Budget calories the way you do your finances and you'll be able to indulge in a treat now and then.

It's tough not to gain weight. But if you take a closer look at everything you eat, you may find some hidden calories you can painlessly trim from your diet to balance out life's little indulgences.

Think of your normal diet as your daily calorie "bank" from which you can borrow a few hundred calories. For instance, if you are in the habit of having a couple of cans of soda pop each day, switch to a diet beverage or water. Each 12-ounce can of regular soda pop contains about 150 calories. Two of those per day add up to 2,100 calories in one week. Some sandwich spreads or salad dressings can tally up hundreds of calories every day.

Dime Here, Nickel There

Other places where calories tend to tally up include condiments, spreads, and snack foods. Trimming even a few calories here and there ultimately leads to big savings. For example, using one spoon of sugar in your coffee instead of two eventually adds up.

Fruits are often recommended as substitutes for candy to fill cravings for sweets, and for a good reason: they're mostly water. But watch out for dried fruits -- although virtually fat-free, they are concentrated and can be rich in calories.

Here are a few suggestions for simple changes you can make in your daily diet that can add up to big savings around your waistline. Take little steps. If you can't imagine coffee without cream; try it with less, or use half cream and half milk. Every little bit helps.

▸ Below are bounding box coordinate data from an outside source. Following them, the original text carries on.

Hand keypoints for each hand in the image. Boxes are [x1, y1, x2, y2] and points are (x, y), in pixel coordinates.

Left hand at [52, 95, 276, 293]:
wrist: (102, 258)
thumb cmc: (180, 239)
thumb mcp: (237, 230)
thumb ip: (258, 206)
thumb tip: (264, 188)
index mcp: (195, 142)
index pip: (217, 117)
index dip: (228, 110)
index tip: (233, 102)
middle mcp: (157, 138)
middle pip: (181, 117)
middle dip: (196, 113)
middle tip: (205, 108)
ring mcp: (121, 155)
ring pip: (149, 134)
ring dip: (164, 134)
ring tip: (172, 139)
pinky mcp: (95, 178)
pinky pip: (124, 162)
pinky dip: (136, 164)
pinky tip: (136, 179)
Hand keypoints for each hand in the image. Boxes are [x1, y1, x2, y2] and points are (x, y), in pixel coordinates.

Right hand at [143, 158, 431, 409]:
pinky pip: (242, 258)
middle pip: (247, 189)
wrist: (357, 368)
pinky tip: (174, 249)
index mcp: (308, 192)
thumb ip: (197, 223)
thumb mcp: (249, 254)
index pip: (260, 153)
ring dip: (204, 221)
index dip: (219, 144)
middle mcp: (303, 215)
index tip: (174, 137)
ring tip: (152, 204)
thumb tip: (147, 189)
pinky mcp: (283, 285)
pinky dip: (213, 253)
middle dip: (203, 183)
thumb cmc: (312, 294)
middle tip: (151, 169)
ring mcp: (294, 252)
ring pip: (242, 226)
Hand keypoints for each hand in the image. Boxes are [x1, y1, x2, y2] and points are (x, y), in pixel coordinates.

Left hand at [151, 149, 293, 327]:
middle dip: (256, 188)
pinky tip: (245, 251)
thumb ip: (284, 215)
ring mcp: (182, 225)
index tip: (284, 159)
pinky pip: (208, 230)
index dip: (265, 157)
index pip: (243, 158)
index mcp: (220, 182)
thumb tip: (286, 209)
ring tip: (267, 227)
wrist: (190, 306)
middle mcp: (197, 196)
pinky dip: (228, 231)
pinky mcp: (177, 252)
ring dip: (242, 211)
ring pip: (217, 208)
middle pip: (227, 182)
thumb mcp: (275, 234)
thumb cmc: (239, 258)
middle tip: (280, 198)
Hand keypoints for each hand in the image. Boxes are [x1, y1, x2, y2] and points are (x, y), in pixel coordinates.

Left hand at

In your coffee: Instead of: 2 tsp. sugar (30 calories) Try: 2 tsp. sugar-free sweetener (0 calories)

Instead of: 2 Tbsp. half-and-half (40 calories) Try: 2 Tbsp. reduced-fat milk (15 calories)

On a sandwich: Instead of: 1 Tbsp. mayonnaise (100 calories) Try: 1 Tbsp. low-fat mayonnaise (50 calories) or 1 Tbsp. mustard (15 calories)

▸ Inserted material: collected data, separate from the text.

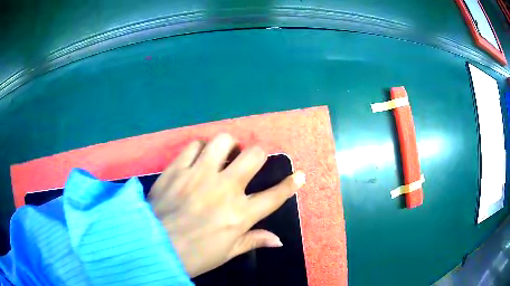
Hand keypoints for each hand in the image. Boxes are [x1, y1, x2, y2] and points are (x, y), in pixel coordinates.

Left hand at [149, 133, 304, 276]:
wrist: (153, 246)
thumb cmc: (193, 255)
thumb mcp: (226, 253)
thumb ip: (252, 241)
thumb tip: (278, 240)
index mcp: (240, 215)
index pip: (275, 195)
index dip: (291, 184)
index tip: (299, 175)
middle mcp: (224, 189)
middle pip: (253, 156)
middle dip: (258, 155)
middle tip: (249, 162)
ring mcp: (199, 175)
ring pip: (224, 141)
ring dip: (228, 146)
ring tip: (223, 156)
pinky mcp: (177, 168)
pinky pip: (194, 145)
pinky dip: (200, 150)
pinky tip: (197, 160)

On a bagel: Instead of: 2 tsp. butter (72 calories) or 2 tsp. stick margarine (66 calories) Try: 2 tsp. cream cheese (33 calories) or 2 tsp. nonfat cream cheese (25 calories) or 2 tsp. all-fruit jam (35 calories)

On a salad: Instead of: 1 Tbsp. creamy dressing (80 calories) Try: 1 Tbsp. vinaigrette dressing (40 calories) or 1 Tbsp. fat-free dressing (10 calories)

Sweet snacks: Instead of: 1 candy bar (150 calories/oz.) Try: 1 granola bar (110 calories/oz.) or 1 banana (26 calories/oz.)

Salty snacks: Instead of: potato chips (140 calories/oz.) Try: baked chips or pretzels (110 calories/oz.) or unbuttered popcorn (80 calories/oz.)

Note: Calorie amounts of items are based on averages and not meant to apply to or indicate any specific brands.